[Instructions to follow]
In the entries below, find the line with "of our intelligent AI." and the line with "public-funds in the". Return those two lines and all lines between them, exactly.

[Stored data entries]
·····
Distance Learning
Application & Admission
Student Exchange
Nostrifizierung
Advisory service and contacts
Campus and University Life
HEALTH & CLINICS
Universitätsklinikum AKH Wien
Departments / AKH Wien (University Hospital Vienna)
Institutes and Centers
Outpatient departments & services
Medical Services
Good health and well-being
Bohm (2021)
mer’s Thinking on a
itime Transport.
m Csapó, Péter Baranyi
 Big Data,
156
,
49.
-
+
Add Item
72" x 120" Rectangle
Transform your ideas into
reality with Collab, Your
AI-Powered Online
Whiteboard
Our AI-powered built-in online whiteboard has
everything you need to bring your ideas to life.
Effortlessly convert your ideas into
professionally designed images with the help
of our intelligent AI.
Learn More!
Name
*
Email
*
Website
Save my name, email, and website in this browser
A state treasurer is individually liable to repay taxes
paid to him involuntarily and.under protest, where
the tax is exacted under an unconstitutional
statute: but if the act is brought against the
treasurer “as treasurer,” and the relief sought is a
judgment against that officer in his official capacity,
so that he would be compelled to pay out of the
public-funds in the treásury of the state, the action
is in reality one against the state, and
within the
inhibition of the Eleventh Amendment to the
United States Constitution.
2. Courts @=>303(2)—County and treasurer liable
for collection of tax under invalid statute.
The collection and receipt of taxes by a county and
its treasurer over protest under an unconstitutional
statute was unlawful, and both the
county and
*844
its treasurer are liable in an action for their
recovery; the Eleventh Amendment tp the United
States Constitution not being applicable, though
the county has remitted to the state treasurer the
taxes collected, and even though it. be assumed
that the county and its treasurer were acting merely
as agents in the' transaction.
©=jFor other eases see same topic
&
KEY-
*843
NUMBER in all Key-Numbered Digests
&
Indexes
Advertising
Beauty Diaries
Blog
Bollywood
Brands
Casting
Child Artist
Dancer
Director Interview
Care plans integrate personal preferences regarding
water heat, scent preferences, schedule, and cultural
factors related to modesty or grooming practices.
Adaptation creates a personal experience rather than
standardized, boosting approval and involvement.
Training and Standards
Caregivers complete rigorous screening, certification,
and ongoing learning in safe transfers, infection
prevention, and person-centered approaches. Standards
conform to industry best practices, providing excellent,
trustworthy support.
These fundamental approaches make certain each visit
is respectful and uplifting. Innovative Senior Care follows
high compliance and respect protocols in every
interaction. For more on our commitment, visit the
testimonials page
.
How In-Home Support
·····
[Response to this task]
of our intelligent AI.
Learn More!
Name
*
Email
*
Website
Save my name, email, and website in this browser
A state treasurer is individually liable to repay taxes
paid to him involuntarily and.under protest, where
the tax is exacted under an unconstitutional
statute: but if the act is brought against the
treasurer “as treasurer,” and the relief sought is a
judgment against that officer in his official capacity,
so that he would be compelled to pay out of the
public-funds in the treásury of the state, the action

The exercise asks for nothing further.